Source records:
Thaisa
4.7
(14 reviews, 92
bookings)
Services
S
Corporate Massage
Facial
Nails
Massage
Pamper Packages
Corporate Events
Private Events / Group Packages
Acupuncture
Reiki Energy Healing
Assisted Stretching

To-do item: All lines of the records containing "Packages" should be shown.

Solution to this task:
Pamper Packages
Private Events / Group Packages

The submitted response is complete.